Records excerpted from a collection:
^^^^^^^^^^^^^^^^
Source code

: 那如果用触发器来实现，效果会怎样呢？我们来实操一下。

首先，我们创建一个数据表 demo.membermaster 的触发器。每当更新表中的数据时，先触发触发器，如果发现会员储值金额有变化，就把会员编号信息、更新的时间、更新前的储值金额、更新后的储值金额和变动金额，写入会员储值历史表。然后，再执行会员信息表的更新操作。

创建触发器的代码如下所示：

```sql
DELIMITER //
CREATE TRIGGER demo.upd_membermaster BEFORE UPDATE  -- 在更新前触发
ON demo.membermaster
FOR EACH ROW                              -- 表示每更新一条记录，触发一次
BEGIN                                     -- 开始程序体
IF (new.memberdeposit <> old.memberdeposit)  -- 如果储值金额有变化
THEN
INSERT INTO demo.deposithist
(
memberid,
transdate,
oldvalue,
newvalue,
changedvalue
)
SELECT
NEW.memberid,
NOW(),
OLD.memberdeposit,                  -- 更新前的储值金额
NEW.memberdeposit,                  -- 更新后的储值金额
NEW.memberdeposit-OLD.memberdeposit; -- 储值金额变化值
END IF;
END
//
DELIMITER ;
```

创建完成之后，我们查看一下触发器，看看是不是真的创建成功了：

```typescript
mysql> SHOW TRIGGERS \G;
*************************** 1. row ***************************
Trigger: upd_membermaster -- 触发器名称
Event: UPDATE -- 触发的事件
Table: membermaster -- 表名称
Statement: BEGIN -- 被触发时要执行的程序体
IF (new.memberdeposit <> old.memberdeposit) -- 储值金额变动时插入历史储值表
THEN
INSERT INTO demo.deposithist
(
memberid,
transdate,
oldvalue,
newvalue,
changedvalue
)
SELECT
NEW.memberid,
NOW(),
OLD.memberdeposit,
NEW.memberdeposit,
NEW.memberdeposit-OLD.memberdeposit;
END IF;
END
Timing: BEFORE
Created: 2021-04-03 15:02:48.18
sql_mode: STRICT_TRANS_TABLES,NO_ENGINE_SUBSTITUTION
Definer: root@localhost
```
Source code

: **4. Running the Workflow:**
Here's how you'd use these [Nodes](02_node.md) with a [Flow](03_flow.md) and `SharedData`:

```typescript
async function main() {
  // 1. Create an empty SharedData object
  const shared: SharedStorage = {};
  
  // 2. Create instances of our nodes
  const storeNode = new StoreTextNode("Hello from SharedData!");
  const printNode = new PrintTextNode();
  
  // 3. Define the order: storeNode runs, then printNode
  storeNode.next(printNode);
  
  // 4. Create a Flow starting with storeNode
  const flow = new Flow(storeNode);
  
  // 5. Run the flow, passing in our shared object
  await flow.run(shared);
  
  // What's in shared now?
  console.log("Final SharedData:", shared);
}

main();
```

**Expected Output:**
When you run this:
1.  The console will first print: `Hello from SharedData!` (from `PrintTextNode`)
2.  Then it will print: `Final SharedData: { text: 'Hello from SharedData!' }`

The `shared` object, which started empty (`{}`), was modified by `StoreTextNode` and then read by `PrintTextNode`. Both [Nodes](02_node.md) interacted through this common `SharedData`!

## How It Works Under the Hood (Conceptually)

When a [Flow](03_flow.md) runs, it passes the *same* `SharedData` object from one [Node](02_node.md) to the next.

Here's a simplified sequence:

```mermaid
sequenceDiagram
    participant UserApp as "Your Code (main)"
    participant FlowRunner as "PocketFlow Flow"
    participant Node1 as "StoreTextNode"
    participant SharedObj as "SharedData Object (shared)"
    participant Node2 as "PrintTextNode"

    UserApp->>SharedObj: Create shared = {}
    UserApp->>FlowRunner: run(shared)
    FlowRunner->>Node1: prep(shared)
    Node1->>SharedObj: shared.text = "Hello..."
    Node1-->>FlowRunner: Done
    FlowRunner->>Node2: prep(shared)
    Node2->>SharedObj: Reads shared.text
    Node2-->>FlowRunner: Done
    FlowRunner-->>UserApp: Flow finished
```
^^^^^^^^^^^^^^^^
Each record above, in full: retype it verbatim.

Expected output:
Source code

: 那如果用触发器来实现，效果会怎样呢？我们来实操一下。

首先，我们创建一个数据表 demo.membermaster 的触发器。每当更新表中的数据时，先触发触发器，如果发现会员储值金额有变化，就把会员编号信息、更新的时间、更新前的储值金额、更新后的储值金额和变动金额，写入会员储值历史表。然后，再执行会员信息表的更新操作。

创建触发器的代码如下所示：

```sql
DELIMITER //
CREATE TRIGGER demo.upd_membermaster BEFORE UPDATE  -- 在更新前触发
ON demo.membermaster
FOR EACH ROW                              -- 表示每更新一条记录，触发一次
BEGIN                                     -- 开始程序体
IF (new.memberdeposit <> old.memberdeposit)  -- 如果储值金额有变化
THEN
INSERT INTO demo.deposithist
(
memberid,
transdate,
oldvalue,
newvalue,
changedvalue
)
SELECT
NEW.memberid,
NOW(),
OLD.memberdeposit,                  -- 更新前的储值金额
NEW.memberdeposit,                  -- 更新后的储值金额
NEW.memberdeposit-OLD.memberdeposit; -- 储值金额变化值
END IF;
END
//
DELIMITER ;
```

创建完成之后，我们查看一下触发器，看看是不是真的创建成功了：

```typescript
mysql> SHOW TRIGGERS \G;
*************************** 1. row ***************************
Trigger: upd_membermaster -- 触发器名称
Event: UPDATE -- 触发的事件
Table: membermaster -- 表名称
Statement: BEGIN -- 被触发时要执行的程序体
IF (new.memberdeposit <> old.memberdeposit) -- 储值金额变动时插入历史储值表
THEN
INSERT INTO demo.deposithist
(
memberid,
transdate,
oldvalue,
newvalue,
changedvalue
)
SELECT
NEW.memberid,
NOW(),
OLD.memberdeposit,
NEW.memberdeposit,
NEW.memberdeposit-OLD.memberdeposit;
END IF;
END
Timing: BEFORE
Created: 2021-04-03 15:02:48.18
sql_mode: STRICT_TRANS_TABLES,NO_ENGINE_SUBSTITUTION
Definer: root@localhost
```
Source code

: **4. Running the Workflow:**
Here's how you'd use these [Nodes](02_node.md) with a [Flow](03_flow.md) and `SharedData`:

```typescript
async function main() {
  // 1. Create an empty SharedData object
  const shared: SharedStorage = {};
  
  // 2. Create instances of our nodes
  const storeNode = new StoreTextNode("Hello from SharedData!");
  const printNode = new PrintTextNode();
  
  // 3. Define the order: storeNode runs, then printNode
  storeNode.next(printNode);
  
  // 4. Create a Flow starting with storeNode
  const flow = new Flow(storeNode);
  
  // 5. Run the flow, passing in our shared object
  await flow.run(shared);
  
  // What's in shared now?
  console.log("Final SharedData:", shared);
}

main();
```

**Expected Output:**
When you run this:
1.  The console will first print: `Hello from SharedData!` (from `PrintTextNode`)
2.  Then it will print: `Final SharedData: { text: 'Hello from SharedData!' }`

The `shared` object, which started empty (`{}`), was modified by `StoreTextNode` and then read by `PrintTextNode`. Both [Nodes](02_node.md) interacted through this common `SharedData`!

## How It Works Under the Hood (Conceptually)

When a [Flow](03_flow.md) runs, it passes the *same* `SharedData` object from one [Node](02_node.md) to the next.

Here's a simplified sequence:

```mermaid
sequenceDiagram
    participant UserApp as "Your Code (main)"
    participant FlowRunner as "PocketFlow Flow"
    participant Node1 as "StoreTextNode"
    participant SharedObj as "SharedData Object (shared)"
    participant Node2 as "PrintTextNode"

    UserApp->>SharedObj: Create shared = {}
    UserApp->>FlowRunner: run(shared)
    FlowRunner->>Node1: prep(shared)
    Node1->>SharedObj: shared.text = "Hello..."
    Node1-->>FlowRunner: Done
    FlowRunner->>Node2: prep(shared)
    Node2->>SharedObj: Reads shared.text
    Node2-->>FlowRunner: Done
    FlowRunner-->>UserApp: Flow finished
```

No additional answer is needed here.